Further, the High Court, referring to St George, also held that for the purposes of the Civil Liability Act, there was no “requirement that one wrongdoer contribute to the wrongful actions of the other wrongdoer in order that they cause the same damage” as propounded in that case.

The second question – causation

The majority found at par [53] that “the question is whether each of them, separately, materially contributed to the loss or damage suffered”. The notion of material contribution only requires that the act or omission be ‘a cause’ to the loss or damage and not ‘the’ cause of the loss or damage.

The underlying theme of the judgment was that in determining cause, one must be aware of the harm suffered by Mitchell Morgan, being the inability to recover the funds.

The Court validated Hunt & Hunt’s submissions that the mortgage was ineffective for two reasons:

  1. The loan agreement was void for which cause rests with the fraudsters;
  2. The mortgage instrument was inappropriately drafted, for which cause rests with Hunt & Hunt.

Both of the above causes contributed to the inability of Mitchell Morgan to recover the funds it advanced, and for this reason both the fraudsters and Hunt & Hunt were held to be concurrent wrongdoers.

With reference to policy considerations, it was found that Mitchell Morgan should not recover from Hunt & Hunt any more than that for which Hunt & Hunt is responsible, as found by the primary judge.

Summary

The majority took a liberal approach when interpreting the Civil Liability Act’s proportionate liability regime. Essentially, Mitchell Morgan’s claim against Hunt & Hunt was based on a different cause of action from its claim against the fraudsters, but was simultaneously founded on Mitchell Morgan’s inability to recover the monies advanced. For this reason, Hunt & Hunt were concurrent wrongdoers.

Lessons

Professionals are often insured against liability and for this reason are usually the sole targets of legal action, despite the contribution of the wrong of others.
Under the common law, the risk lies with the defendant where a plaintiff can sue and recover his or her loss from one wrongdoer, leaving that wrongdoer to seek contribution from other wrongdoers. Under Pt 4 of the Civil Liability Act, the liability of a concurrent wrongdoer is limited to the proportion of the loss or damage they caused and it is irrelevant whether a concurrent wrongdoer is insolvent, wound up, ceases to exist or has died. As a result, it is necessary that plaintiffs sue all wrongdoers to recover the total loss. The risk of a possible failure to recover the whole of the claim has shifted to the plaintiff.

In light of the minority judgment, the case fails to deliver the clarity required in this sphere of legal interpretation. The task of determining concurrent wrongdoers remains laborious.

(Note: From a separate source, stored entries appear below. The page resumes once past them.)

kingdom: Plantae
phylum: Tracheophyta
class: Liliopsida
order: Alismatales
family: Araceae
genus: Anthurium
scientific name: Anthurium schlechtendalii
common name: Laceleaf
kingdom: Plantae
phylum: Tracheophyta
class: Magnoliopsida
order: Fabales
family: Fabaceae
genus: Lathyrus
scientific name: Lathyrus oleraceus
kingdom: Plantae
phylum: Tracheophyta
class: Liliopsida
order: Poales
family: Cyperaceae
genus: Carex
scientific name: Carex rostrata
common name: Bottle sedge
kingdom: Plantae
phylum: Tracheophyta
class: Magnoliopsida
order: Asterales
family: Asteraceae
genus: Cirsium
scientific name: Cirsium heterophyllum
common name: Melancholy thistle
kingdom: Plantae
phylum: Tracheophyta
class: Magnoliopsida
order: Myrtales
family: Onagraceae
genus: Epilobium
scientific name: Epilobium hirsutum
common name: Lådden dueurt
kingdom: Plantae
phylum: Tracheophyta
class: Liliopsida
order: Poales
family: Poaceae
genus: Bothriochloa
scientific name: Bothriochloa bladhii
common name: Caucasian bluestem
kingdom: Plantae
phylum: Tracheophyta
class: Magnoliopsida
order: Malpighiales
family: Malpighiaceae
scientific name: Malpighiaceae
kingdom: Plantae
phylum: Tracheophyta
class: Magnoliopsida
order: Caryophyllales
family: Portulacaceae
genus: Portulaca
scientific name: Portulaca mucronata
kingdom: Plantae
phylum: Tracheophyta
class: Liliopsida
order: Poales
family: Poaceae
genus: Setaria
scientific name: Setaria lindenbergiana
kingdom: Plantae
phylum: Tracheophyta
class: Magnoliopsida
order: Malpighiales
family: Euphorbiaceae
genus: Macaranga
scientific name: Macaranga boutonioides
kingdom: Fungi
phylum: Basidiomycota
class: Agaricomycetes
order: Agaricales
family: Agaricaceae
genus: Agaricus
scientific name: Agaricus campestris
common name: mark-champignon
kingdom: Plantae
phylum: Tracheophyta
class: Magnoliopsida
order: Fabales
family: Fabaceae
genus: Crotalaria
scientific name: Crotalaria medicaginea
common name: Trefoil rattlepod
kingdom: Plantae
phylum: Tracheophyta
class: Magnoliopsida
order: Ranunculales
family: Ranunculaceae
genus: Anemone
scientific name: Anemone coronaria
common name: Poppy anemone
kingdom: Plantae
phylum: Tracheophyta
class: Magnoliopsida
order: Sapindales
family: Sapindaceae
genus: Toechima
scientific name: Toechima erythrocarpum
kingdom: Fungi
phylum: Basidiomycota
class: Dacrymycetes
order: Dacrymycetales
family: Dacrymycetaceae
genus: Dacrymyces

However, the case does shed light on a possible new era of liberal interpretation in this area. It is somewhat promising for insurers, where the emphasis has long been on the narrow construction of Pt 4 as propounded in St George. The more liberal approach serves the underlying policy considerations of the provisions and although identification remains difficult, the outlook appears positive for insurers.